Yargıtay Kararı 23. Hukuk Dairesi 2019/1585 E. 2020/2648 K. 07.09.2020 T.

YARGITAY KARARI
DAİRE : 23. Hukuk Dairesi
ESAS NO : 2019/1585
KARAR NO : 2020/2648
KARAR TARİHİ : 07.09.2020

MAHKEMESİ :Asliye Hukuk Mahkemesi
– KARAR-
Dava, hizmet sözleşmesinden kaynaklanan rücuen tazminata ilişkindir.
Davacı vekili; müvekkili ile davalılar arasında hizmet alım sözleşmesi bulunduğunu, sözleşme kapsamında davalılar tarafından çalıştırılan dava dışı işçilerin müvekkili aleyhine açtığı işçilik alacakları ile ilgili davanın işçiler lehine sonuçlandığını ve bu kapsamda müvekkili tarafından dava dışı işçilere icra takibi sonucunda ödeme yapıldığını, yapılan bu ödemeden sözleşme hükümlerine göre davalıların sorumlu olduğunu, müvekkili tarafından ödenen bedelin davalılardan tahsiline karar verilmesini talep etmiştir.
Davalı … Ltd. Şti. vekili, müvekkilinin işçilik alacaklarından hiçbir sorumluluğunun olmadığını, … Ltd. Şti. vekili, … Ltd. Şti. müvekkilinin işçilik alacaklarından kendi dönemi ile sorumlu olduğunu savunarak davanın reddini talep etmiştir.
Mahkemece iddia, savunma, bilirkişi raporu ve tüm dosya kapsamına göre; davacının davalılar ile yapılan sözleşme kapsamında SGK kayıtlarına göre davalılar bünyesinde çalışan işçilere yapılan ödemeyi aralarında imzalanan sözleşme hükümlerine göre davalılardan talep edebileceği gerekçesiyle davalıların sorumluluğunu belirleyen bilirkişi raporu doğrultusunda davanın kısmen kabulüne karar verilmiştir. Hüküm davacı vekili ve davalı …. Şti.vekili tarafından temyiz edilmiştir. Kararın temyiz incelemesini yapan Yargıtay 13. HD tarafından son işveren olan davalı …. Şti.’nin ihbar tazminatının tamamından, kıdem tazminatı ve yıllık izin alacaklarından davalı yüklenicilerin dönemine göre sorumlu tutulması gereğine dayanılarak hüküm bozulmuş, mahkemece bozmaya uyularak alınan davalıların sorumluluğunu belirleyen bilirkişi raporu doğrultusunda davanın kısmen kabulüne karar verilmiştir.
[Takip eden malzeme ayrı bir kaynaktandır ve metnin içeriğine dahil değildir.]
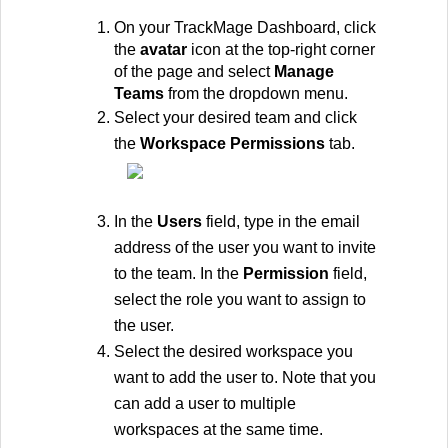
On your TrackMage Dashboard, click 
the 
avatar
 icon at the top-right corner 
of the page and select 
Manage 
Teams
 from the dropdown menu.
Select your desired team and click 
the 
Workspace Permissions
 tab.
In the 
Users 
field, type in the email 
address of the user you want to invite 
to the team. In the 
Permission 
field, 
select the role you want to assign to 
the user. 
Select the desired workspace you 
want to add the user to. Note that you 
can add a user to multiple 
workspaces at the same time.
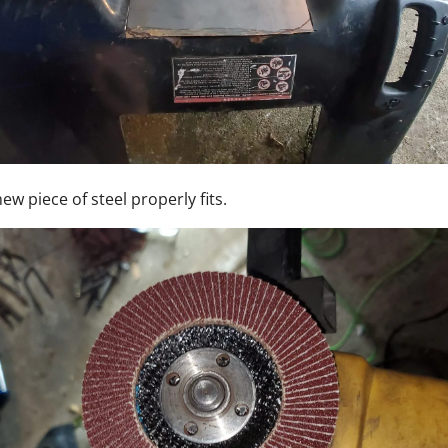
ew piece of steel properly fits.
Kararı, davacı vekili temyiz etmiştir.
Dava, rücuen alacak davasıdır. 5219 Sayılı Kanun ile yapılan değişiklik sonucu karar tarihinde yürürlükte bulunan HUMK’nın 427. maddesinde öngörülen kesinlik sınırı, 5236 Sayılı Kanun’un 19. maddesiyle HUMK’a eklenen Ek-Madde 4’te öngörülen yeniden
değerleme oranı da dikkate alındığında, 2018 yılı için 2.590,00 TL’dir. Davacı vekilince temyize konu yapılan 1.513,91 TL’lik kısım yukarıda anılan madde hükmüne göre temyiz sınırının altında kaldığından davacının temyiz isteminin reddine karar vermek gerekmiştir.
SONUÇ: Yukarıdaki bentte açıklanan nedenlerle davacı vekilinin temyiz isteminin REDDİNE, peşin alınan harcın istek halinde temyiz edene iadesine, karar düzeltme yolu kapalı olmak üzere, 07.09.2020 tarihinde oybirliği ile karar verildi.